The Patrick subplot feels entirely shoehorned in and even then truncated like they cut some material from the subplot. At one point, Brittney’s saying she can’t move in. In the next, she’s already there.

The episode mystery’s particularly effective because it involves Weaver’s fellow inmates, most of whom are apparently just gay men being persecuted by the government, then tormented by guards and prison administrators. Hence why it all feels so hopeless.

There’s some excellent character development from Weaver, who’s superb. He doesn’t actually get a lot to do—the development’s presumably setup–but what he gets, he excels with. Excellent work from Green and Ainsworth too. The season’s plot threads are working out exquisitely. Save the Patrick subplot, but that one’s at least funny now and no longer cringe-inducing.

Daisy Coulam’s script and Jermain Julien’s direction are also outstanding. It’s a very strong episode.

Grantchester (2014) s06e06

This episode toggles between being a thankless bridging episode and a reminder late fifties England wasn’t just a hotbed of homophobia–there’s also a bunch of rampant, violent misogyny.
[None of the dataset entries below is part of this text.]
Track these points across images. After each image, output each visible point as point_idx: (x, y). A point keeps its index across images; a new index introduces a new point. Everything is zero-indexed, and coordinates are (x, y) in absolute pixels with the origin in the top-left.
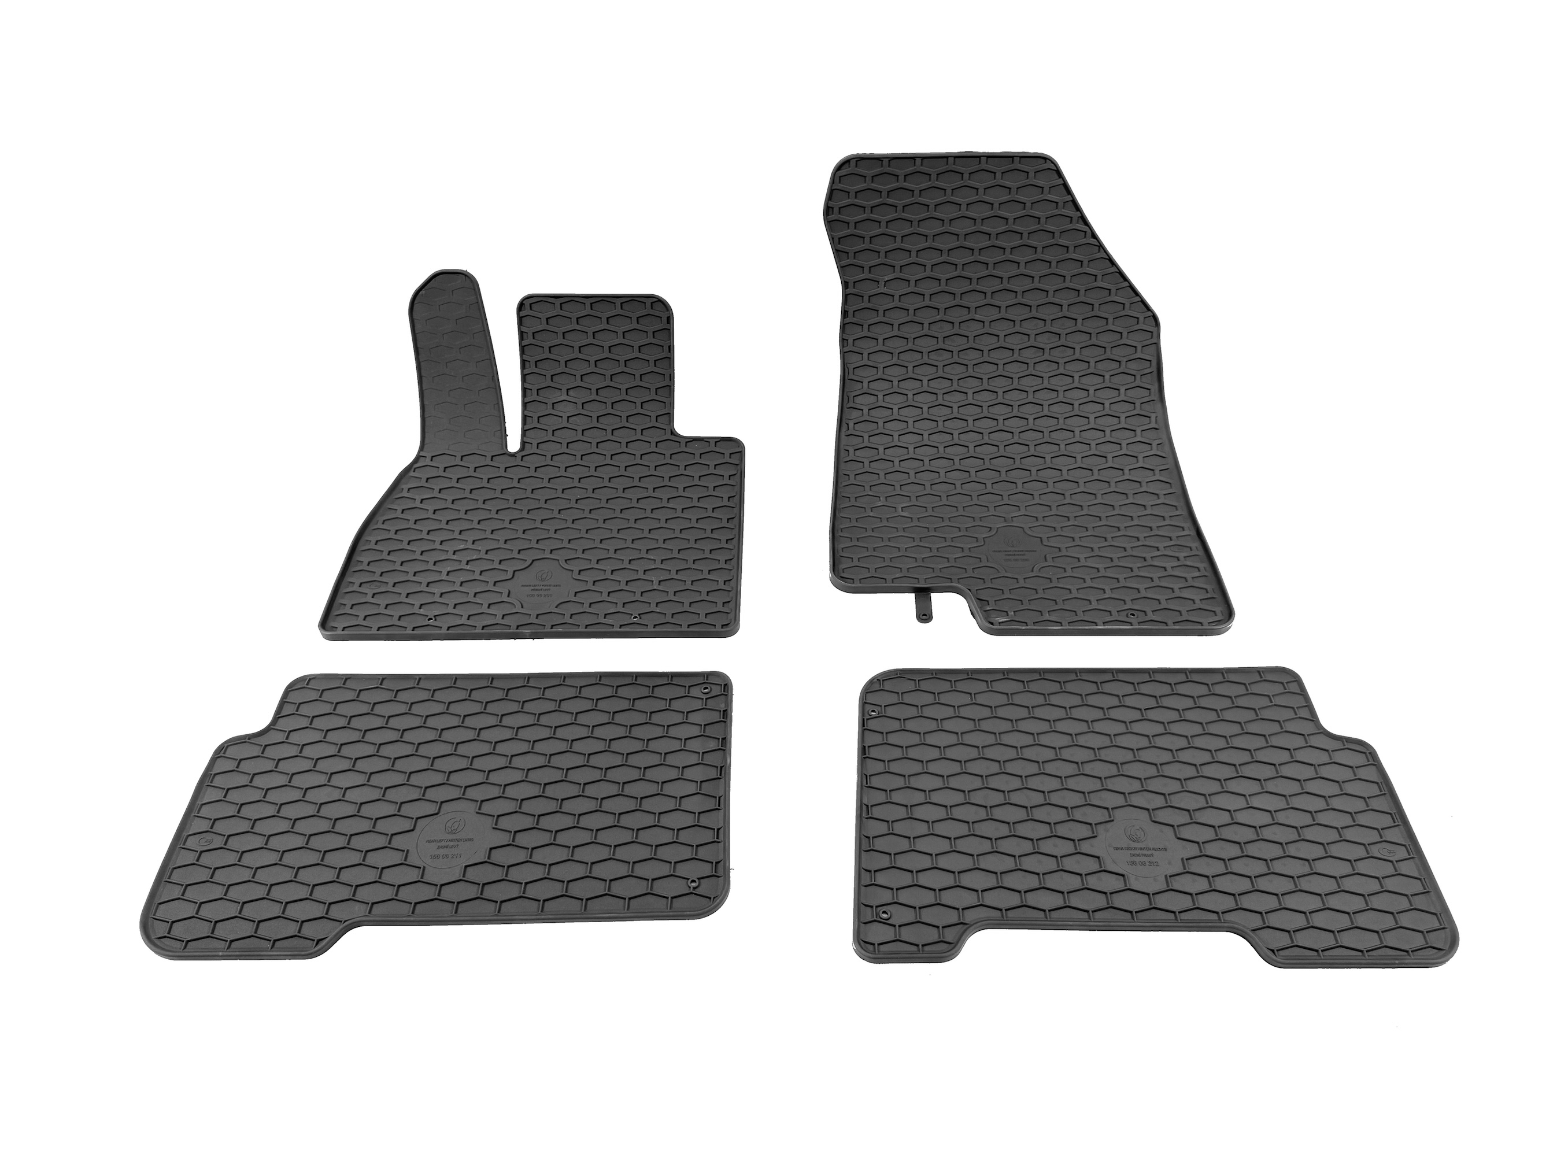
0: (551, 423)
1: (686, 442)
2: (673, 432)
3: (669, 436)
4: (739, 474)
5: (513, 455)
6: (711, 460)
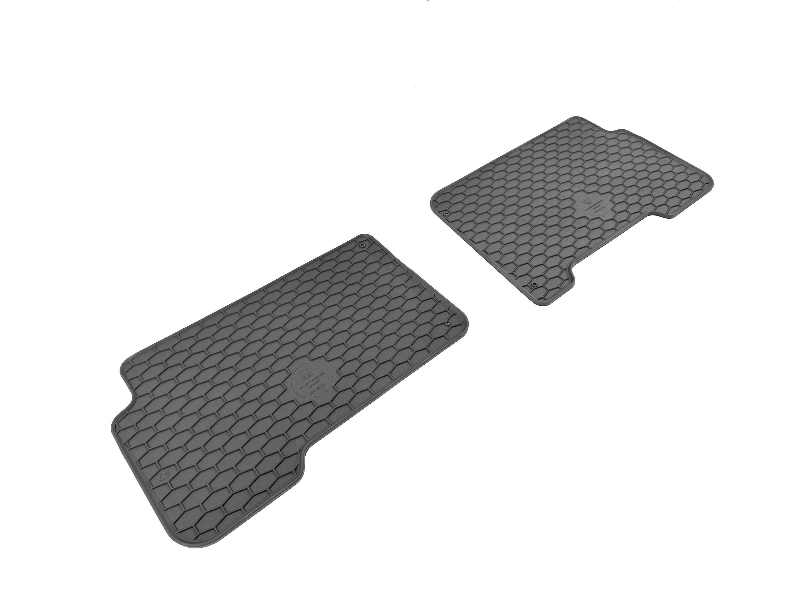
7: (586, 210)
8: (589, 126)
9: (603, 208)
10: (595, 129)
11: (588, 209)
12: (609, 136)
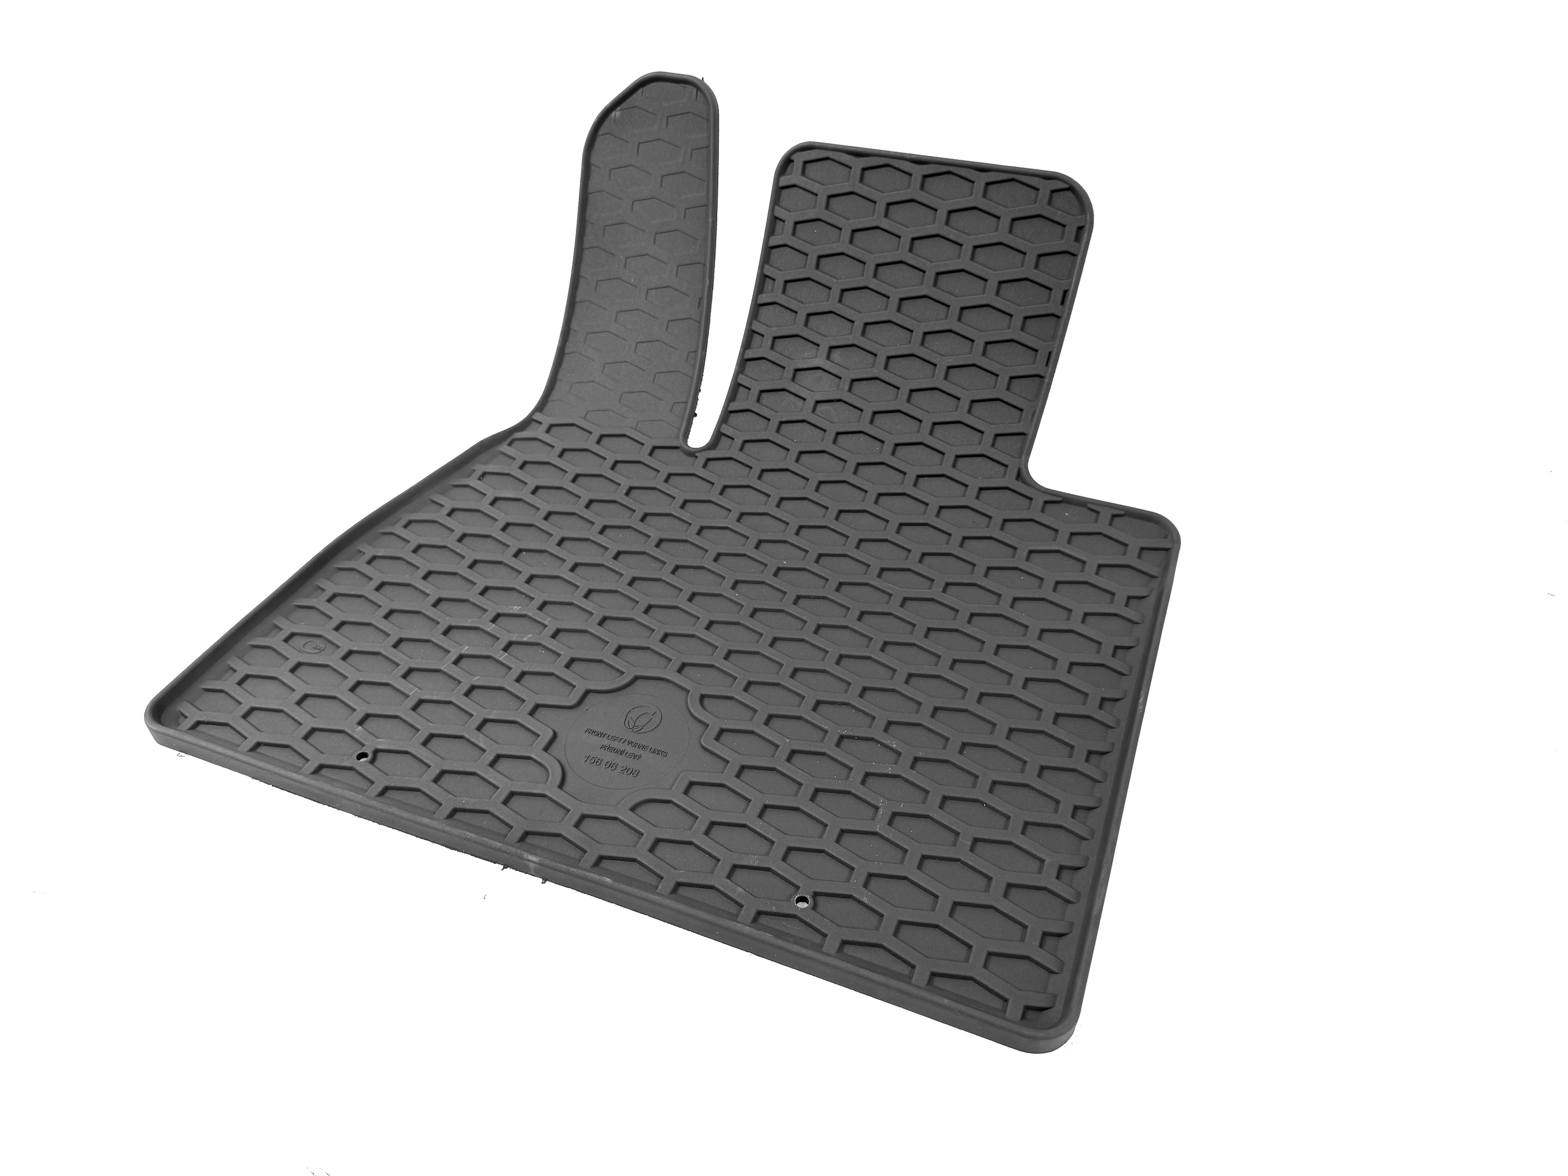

Plus, old people are bigots. Plus, religious zealots are different kinds of bigots, even if they’re Black. Religion… an intersection of garbage. Though religious nonsense does often sound pretty when spoken aloud, which is what the episode ends up leveraging in the finale. But it’s mostly just a bridging episode.
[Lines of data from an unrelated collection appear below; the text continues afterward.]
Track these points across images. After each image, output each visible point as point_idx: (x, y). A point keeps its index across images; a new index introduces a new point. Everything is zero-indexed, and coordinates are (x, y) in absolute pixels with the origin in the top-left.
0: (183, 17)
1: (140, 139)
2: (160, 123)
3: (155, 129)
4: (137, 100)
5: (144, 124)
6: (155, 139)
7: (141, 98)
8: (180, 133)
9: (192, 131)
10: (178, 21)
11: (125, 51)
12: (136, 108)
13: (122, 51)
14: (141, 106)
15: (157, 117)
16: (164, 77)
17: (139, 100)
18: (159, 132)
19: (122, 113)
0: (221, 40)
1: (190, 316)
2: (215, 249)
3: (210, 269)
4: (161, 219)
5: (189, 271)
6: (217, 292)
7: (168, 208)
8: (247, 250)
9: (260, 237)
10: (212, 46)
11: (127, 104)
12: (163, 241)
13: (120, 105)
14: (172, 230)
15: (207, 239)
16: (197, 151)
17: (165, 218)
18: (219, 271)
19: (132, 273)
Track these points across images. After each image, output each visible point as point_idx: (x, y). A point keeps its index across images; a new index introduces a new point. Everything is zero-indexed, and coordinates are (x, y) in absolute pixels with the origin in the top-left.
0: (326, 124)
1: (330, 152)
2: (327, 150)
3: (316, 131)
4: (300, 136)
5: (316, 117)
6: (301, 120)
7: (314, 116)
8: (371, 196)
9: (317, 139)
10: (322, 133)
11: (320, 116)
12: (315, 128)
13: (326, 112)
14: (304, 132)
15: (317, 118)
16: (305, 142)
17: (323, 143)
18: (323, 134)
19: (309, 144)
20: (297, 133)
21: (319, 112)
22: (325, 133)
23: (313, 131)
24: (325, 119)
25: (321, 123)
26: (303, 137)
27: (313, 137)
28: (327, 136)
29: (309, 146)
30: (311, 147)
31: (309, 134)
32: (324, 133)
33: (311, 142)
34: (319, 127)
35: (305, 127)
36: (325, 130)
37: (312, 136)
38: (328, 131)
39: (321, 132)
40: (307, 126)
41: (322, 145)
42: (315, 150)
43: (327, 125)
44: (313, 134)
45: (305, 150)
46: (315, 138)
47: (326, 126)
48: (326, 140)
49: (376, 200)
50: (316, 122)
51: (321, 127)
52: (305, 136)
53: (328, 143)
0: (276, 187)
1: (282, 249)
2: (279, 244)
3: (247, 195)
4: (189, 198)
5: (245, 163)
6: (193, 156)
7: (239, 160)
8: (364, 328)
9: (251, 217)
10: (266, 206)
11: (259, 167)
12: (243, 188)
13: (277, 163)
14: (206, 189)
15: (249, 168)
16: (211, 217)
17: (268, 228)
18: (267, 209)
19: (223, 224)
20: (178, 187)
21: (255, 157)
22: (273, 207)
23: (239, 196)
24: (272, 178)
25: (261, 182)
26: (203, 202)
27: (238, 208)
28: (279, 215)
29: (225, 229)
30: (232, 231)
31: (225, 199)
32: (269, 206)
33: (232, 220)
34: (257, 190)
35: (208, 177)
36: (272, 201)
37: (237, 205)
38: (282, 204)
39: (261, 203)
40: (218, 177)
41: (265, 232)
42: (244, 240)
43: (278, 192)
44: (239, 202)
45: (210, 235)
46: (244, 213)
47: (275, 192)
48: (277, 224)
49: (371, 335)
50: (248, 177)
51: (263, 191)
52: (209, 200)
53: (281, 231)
Three significant issues get development.

First, “Grantchester” manages to find Tom Brittney a sexual liaison so tawdry and ill-advised, it’d make former vicar Sidney Chambers blush even though Sidney was a man-slut. It’s actually such an obvious big swing it’s shocking Robson Green didn’t respond to Brittney’s revelation with a, “wow, not even Sidney would’ve done that.” It’s a weird personality and character development bit for Brittney (seriously, they got rid of intrepid girl reporter Lauren Carse for this romance?). Though some of the illicit behavior is well-acted. Not enough but some.
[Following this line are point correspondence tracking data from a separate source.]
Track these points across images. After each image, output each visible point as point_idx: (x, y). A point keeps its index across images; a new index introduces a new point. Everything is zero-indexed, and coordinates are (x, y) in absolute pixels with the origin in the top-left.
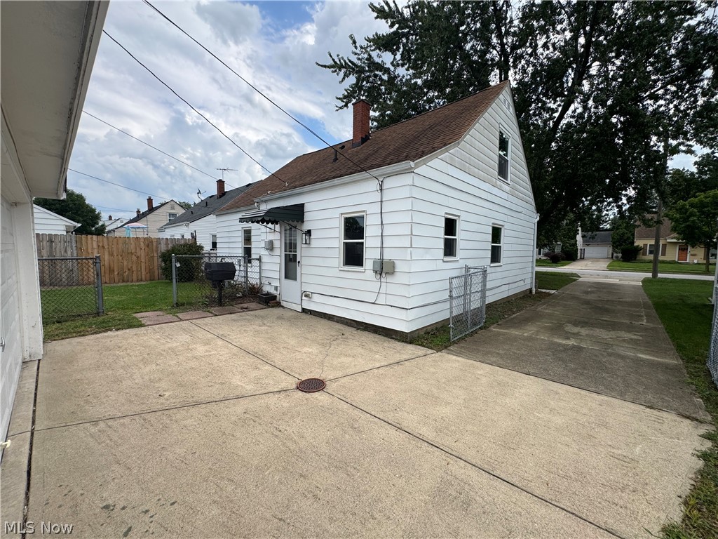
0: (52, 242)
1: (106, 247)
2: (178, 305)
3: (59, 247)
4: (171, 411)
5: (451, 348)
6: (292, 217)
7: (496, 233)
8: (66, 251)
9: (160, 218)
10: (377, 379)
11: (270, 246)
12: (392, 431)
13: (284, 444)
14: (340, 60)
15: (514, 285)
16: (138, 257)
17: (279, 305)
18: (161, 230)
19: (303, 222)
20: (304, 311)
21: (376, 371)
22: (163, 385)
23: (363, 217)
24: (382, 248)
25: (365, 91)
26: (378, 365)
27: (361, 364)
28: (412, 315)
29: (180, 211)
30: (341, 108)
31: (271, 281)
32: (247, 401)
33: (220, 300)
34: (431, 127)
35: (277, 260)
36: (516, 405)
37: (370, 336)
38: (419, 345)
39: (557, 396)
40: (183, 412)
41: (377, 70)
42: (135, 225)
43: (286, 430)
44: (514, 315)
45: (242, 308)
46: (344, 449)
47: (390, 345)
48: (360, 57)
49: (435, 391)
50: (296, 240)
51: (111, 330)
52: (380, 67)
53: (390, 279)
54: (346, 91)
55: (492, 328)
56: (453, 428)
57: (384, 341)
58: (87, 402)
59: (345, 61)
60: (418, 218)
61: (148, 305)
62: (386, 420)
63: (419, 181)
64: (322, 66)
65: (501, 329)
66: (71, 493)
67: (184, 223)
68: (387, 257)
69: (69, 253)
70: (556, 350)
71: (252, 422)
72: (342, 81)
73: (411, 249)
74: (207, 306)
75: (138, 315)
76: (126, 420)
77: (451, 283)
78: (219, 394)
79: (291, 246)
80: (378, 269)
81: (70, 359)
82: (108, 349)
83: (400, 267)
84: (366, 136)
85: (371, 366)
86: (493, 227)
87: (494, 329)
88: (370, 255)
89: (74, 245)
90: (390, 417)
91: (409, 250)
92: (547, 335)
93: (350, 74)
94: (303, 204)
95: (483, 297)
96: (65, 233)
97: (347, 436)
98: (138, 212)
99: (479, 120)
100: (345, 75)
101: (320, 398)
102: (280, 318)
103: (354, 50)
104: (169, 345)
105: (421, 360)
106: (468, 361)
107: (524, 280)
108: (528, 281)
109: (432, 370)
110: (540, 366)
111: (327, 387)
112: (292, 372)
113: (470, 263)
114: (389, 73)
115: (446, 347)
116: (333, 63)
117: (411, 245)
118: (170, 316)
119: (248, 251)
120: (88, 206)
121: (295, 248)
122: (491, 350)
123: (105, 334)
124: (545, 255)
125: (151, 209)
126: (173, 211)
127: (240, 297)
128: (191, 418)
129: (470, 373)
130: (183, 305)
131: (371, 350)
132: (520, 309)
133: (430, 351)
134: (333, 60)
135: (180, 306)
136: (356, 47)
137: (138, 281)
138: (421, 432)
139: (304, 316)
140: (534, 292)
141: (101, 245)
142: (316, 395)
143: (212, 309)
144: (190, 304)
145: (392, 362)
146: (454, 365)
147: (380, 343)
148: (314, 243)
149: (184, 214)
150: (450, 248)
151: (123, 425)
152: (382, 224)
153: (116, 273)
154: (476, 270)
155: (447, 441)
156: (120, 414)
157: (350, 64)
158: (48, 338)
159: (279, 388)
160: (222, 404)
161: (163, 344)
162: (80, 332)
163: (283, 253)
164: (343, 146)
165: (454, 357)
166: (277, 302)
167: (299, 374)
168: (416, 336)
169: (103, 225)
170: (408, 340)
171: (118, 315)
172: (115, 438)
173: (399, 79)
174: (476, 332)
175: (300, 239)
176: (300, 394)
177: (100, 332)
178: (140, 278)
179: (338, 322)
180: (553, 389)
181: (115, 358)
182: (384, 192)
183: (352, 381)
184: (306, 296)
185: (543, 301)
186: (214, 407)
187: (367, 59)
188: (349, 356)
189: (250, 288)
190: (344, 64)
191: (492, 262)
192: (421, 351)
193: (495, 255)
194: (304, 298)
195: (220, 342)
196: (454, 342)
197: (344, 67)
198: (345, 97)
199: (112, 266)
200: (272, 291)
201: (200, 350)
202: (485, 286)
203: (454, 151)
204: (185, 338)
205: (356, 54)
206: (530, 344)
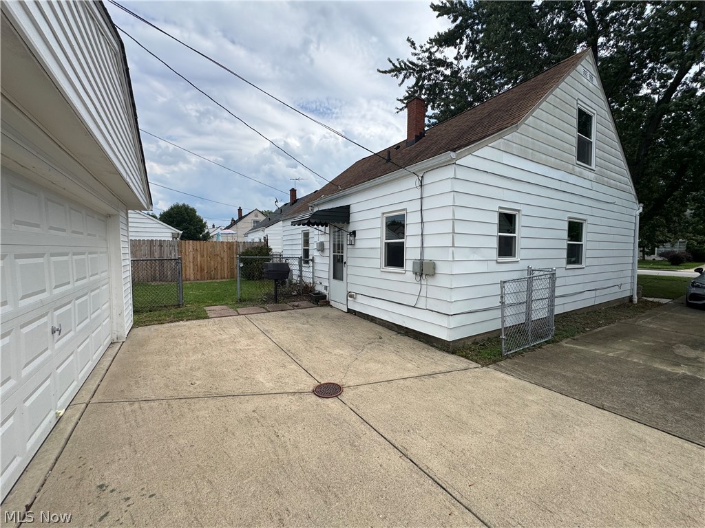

Second, guest star Shaun Dooley is back to help Green realize being a shitty old white guy isn’t cool, actually. They don’t deal with any of the overarching copper versus crooked lawyer stuff, but they do introduce Dooley to Green’s wife, Kacey Ainsworth, and their oldest daughter, Skye Lucia Degruttola. Ainsworth and Degruttola love having someone around to tell them about Green’s war days because he’s still suffering too much from his untreated because it’d be unmanly PTSD. Whereas Dooley’s a sociopath and is okay talking about it. Poetic too. It’s kind of a good arc for Green, kind of not. He and Dooley don’t have any chemistry as pals, so even though the episode rushes Brittney and Green patching things up (they’re fighting about Brittney being a spoiled rich kid again), it’s welcome. Especially since Green’s pissed Ainsworth likes Dooley and is shitty to her.

Finally, the episode introduces Ahmed Elhaj as the new curate. He’s second-generation Black British, parents from Nigeria. He’s got to suffer Brittney being rude because Brittney didn’t want to hire anyone, and Elhaj was assigned. And then there’s Tessa Peake-Jones being racist. Elhaj’s super-sympathetic until we find out he’s a shifty bigot out to correct wayward, ungodly Brittney and company. The hard cliffhanger is the reveal of his villainy.

I haven’t even talked about the mystery plot, which is basically just fifties dudes being rapey, murdery, or otherwise just shitty. It’s indistinctly unpleasant and overly busy. Green also lets a murder accomplice get away, and it doesn’t even matter in the grand scheme, not with all those little schemes going on.

It’s not a terrible episode, just an inauspicious first outing from writer Tolula Dada.

The season was on a continued upswing, but this episode loses the plot. Or maybe “Grantchester” just isn’t “Grantchester” without Al Weaver.